Business, Government & Society Department
McCombs School of Business
The University of Texas at Austin
“Being aware that an issue presents a moral dimension is step 1 in being your best self. Step 2 is Moral Decision Making—having the ability to decide which is the right course of action once we have spotted the ethical issue. Sometimes this can be very difficult, as multiple options may seem morally defensible (or, perhaps, no options seem morally acceptable). Sometimes people face difficult ethical choices, and it is hard to fault them too much for making a good faith choice that they think is right but turns out to be wrong. However, most white collar crimes–overbilling, insider trading, paying bribes, fudging earnings numbers, hiding income from the IRS, and most other activities that lead people to end up doing the perp walk on the front page of the business section–do not present intractable ethical conundrums. They are obviously wrong. The problem isn’t that we haven’t read enough Kant or John Stuart Mill.
More commonly, the problem is that we are unaware of psychological, organizational, and social influences that can cause us to make less than optimal ethical choices. Our ethical decision making is often automatic and instinctive. It involved emotions, not reasoning. When we think that we are reasoning to an ethical conclusion, the evidence shows that we typically are simply rationalizing a decision already made by the emotional parts of our brains.
Our brains’ intuitive system often gets it right, but not universally. So, we should never ignore our gut feelings when they tell us that we are about to do something wrong. But, our intuition does not always choose the ethical path. An important reason that the intuitive/emotional part of our brain errs is the self-serving bias, which often leads us to unconsciously make choices that seem unjustifiable to objective third parties observers.
As a simple example, a U.S. News & World Report survey asked some people: “If someone sues you and you win the case, should he pay your legal expenses?” Eighty-five percent of the respondents thought this would be fair. The magazine asked others: “If you sue someone and lose the case, should you pay his costs?” Now, only 44% of respondents agreed, illustrating how our sense of fairness is easily influenced by self-interest. If we are not careful, we will not even notice how the self-serving bias influences our ethical decisions. Authors Bronson and Merryman report that “[i]f you’re a Red Sox fan, watching a Sox game, you’re using a different region of the brain to judge if a runner is safe than you would if you were watching a game between two teams you didn’t care about.” How can we combat the self-serving bias?

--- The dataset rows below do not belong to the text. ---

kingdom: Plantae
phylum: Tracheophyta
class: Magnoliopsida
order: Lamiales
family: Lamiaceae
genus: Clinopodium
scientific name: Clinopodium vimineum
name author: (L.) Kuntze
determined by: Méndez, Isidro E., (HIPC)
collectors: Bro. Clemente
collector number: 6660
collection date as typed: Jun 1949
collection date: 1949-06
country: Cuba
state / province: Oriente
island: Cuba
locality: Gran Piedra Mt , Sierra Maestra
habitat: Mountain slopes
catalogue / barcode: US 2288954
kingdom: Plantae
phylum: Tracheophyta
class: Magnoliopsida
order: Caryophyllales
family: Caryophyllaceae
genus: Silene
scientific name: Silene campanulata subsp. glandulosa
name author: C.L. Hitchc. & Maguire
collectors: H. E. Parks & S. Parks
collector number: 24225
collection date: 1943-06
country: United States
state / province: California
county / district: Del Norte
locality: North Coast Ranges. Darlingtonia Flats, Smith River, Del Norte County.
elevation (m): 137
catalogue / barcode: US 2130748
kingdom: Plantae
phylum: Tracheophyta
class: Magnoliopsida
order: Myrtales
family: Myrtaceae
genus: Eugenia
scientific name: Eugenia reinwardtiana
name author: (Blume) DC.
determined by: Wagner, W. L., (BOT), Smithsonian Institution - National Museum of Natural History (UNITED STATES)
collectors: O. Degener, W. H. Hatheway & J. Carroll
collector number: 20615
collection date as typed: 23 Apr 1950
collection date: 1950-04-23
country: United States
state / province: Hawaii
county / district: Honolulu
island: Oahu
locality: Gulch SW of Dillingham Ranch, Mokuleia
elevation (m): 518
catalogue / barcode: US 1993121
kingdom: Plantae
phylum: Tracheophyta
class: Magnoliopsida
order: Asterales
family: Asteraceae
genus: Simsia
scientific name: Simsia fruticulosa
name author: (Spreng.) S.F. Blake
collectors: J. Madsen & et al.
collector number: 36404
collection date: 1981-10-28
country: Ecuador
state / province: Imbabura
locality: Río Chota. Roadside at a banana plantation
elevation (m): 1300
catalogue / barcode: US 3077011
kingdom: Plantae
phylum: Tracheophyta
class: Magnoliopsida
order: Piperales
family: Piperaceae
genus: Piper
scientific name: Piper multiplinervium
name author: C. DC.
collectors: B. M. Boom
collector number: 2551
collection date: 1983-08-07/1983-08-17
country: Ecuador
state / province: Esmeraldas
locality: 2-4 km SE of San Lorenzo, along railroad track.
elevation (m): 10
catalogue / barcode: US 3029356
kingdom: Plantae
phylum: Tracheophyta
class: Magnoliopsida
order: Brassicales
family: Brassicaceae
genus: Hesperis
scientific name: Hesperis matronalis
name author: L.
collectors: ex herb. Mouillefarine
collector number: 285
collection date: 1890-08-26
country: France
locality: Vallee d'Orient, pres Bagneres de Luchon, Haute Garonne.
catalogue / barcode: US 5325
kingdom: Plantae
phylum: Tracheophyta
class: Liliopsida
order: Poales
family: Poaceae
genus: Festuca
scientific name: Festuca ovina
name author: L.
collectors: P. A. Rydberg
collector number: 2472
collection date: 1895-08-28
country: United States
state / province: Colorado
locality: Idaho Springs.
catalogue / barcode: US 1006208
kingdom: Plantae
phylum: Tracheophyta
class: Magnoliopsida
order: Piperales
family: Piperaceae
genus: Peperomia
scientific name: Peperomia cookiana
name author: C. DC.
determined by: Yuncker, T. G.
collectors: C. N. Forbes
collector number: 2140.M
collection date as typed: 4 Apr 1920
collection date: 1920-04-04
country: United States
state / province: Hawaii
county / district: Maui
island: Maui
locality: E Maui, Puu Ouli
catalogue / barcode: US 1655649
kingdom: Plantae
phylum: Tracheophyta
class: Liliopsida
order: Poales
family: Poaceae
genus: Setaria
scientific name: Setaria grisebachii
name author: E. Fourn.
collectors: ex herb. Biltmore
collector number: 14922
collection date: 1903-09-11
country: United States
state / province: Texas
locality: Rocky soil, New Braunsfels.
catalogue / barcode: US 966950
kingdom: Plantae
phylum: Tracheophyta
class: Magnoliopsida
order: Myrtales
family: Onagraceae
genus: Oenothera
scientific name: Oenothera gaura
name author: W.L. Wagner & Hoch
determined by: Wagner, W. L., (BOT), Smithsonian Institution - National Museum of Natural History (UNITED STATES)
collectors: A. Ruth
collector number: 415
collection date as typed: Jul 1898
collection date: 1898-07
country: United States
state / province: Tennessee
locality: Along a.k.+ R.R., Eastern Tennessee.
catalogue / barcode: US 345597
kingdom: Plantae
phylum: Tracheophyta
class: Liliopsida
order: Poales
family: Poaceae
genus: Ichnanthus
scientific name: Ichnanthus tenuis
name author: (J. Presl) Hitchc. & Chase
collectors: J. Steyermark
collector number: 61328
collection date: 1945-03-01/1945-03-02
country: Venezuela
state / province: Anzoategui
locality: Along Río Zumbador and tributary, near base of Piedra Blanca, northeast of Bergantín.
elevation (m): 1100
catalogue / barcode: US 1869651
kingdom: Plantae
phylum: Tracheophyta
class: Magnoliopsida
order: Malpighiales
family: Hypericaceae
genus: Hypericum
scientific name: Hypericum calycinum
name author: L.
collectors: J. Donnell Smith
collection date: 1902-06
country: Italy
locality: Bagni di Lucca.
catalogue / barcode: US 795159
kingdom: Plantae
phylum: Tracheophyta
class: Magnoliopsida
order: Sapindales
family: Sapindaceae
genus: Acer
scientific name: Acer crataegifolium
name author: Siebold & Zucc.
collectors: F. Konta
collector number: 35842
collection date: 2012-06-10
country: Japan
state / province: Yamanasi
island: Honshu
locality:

There is some experimental evidence that if we know about the self-serving bias, we can arm ourselves against it and minimize its effects. We must focus not just on being objective, but on doing what it takes to ensure that others see us as objective. We will naturally judge our own decisions with a sympathetic eye, but we know that others will not necessarily do so. So if we do what it takes to cause objective third parties to trust our judgments, we should go a long way toward overcoming the impact of the self-serving bias.
We should also pay especially close attention to our profession’s code of conduct and our employer’s code of ethics, because such standards are normally aimed primarily at minimizing conflicts of interest and their unconscious impact on our decision making. The self-serving bias is far from the only psychological or organizational factor that can cause us to make the wrong ethical choice, but it is certainly a big one!”